The commercial potential of the cislunar space is significant, projected to exceed $30 billion over two decades, factoring in government investment, demand for space telecommunications services, and other elements.
While the distance between Earth and the moon is vast – 238,900 miles, or 18 times the length of the Great Wall of China – the potential for collisions in the cislunar region is very real. This area is less understood than near-Earth orbits, which house most satellites, including well-known ones like the Hubble Space Telescope and International Space Station.
Space debris, totaling approximately 130 million pieces, already surrounds Earth. Much of it has broken off satellites following explosions or collisions. This debris has even reached the moon, as evidenced by a rogue rocket booster crash in March.
In light of the imminent traffic in the cislunar region, Frueh is leveraging her research on spacecraft-to-debris transformation. She collaborates with international space agencies to enhance space object databases.
Monitoring the cislunar space will be challenging due to its expansive nature and the limited visual access from Earth.

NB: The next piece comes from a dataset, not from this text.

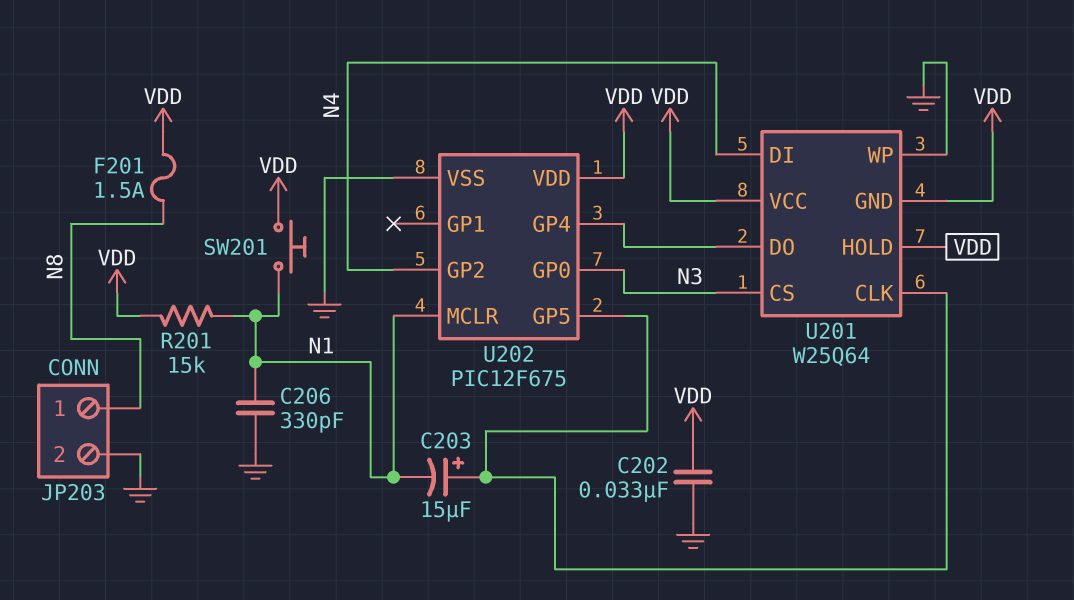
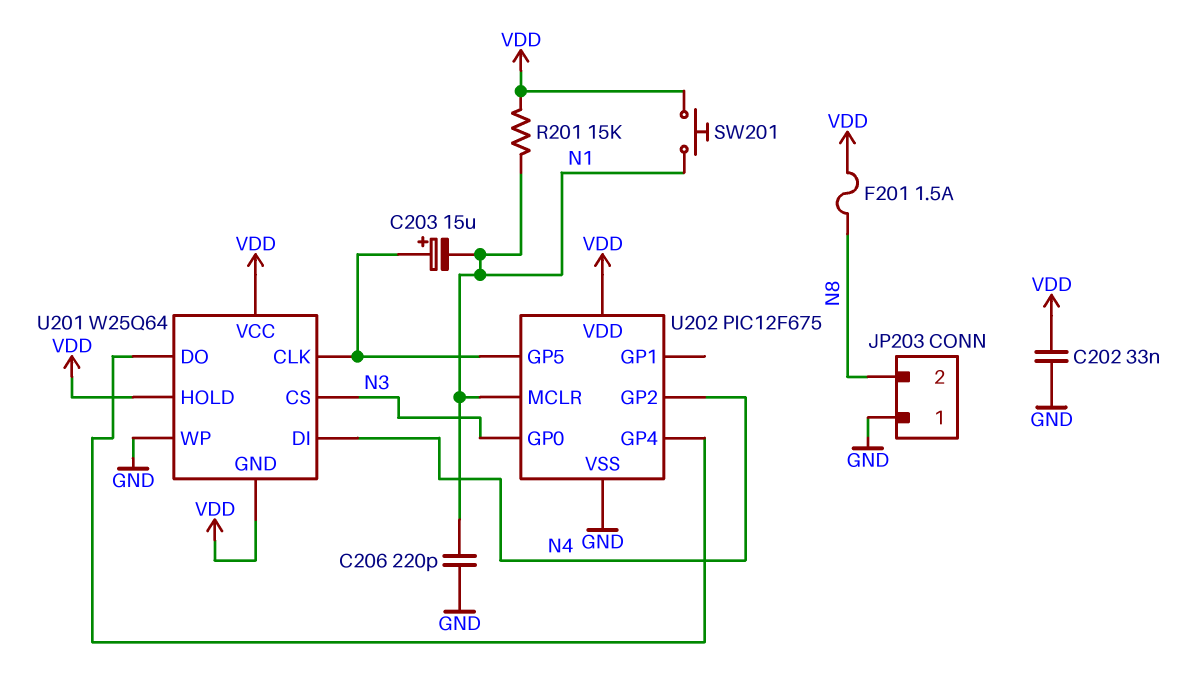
C206: 330pF (GND, N1) -> 220pF (GND, N1)
JP203 pin 1: N8 -> GND
JP203 pin 2: GND -> N8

However, Frueh, in collaboration with her student, Surabhi Bhadauria, is developing ‘visibility maps’ that would highlight the optimal regions for telescopes to detect and track human-made objects in the cislunar region.
“It’s like planning a road trip. Right now, we have identified points of interest in the cislunar region to observe with telescopes, but we haven’t found the route yet for putting the telescopes there,” Frueh said.
Furthermore, Frueh is working on a method that would enable mission planners and researchers to discern the orbits satellites use to execute their missions, even from the limited imagery these satellites present.
Given the inevitability of traffic accidents in the cislunar region, Frueh also considers estimating the potential damage of a collision or explosion crucial. Recent research presented by Frueh and her student, Ariel Black, showed that fragments from a satellite can travel extensive distances in a relatively short timeframe, even reaching back to Earth from deep within the cislunar region.
“We are laying the foundations that we believe will shape how space traffic management problems are addressed in the cislunar region,” Frueh stated, highlighting the importance of her work in this burgeoning field.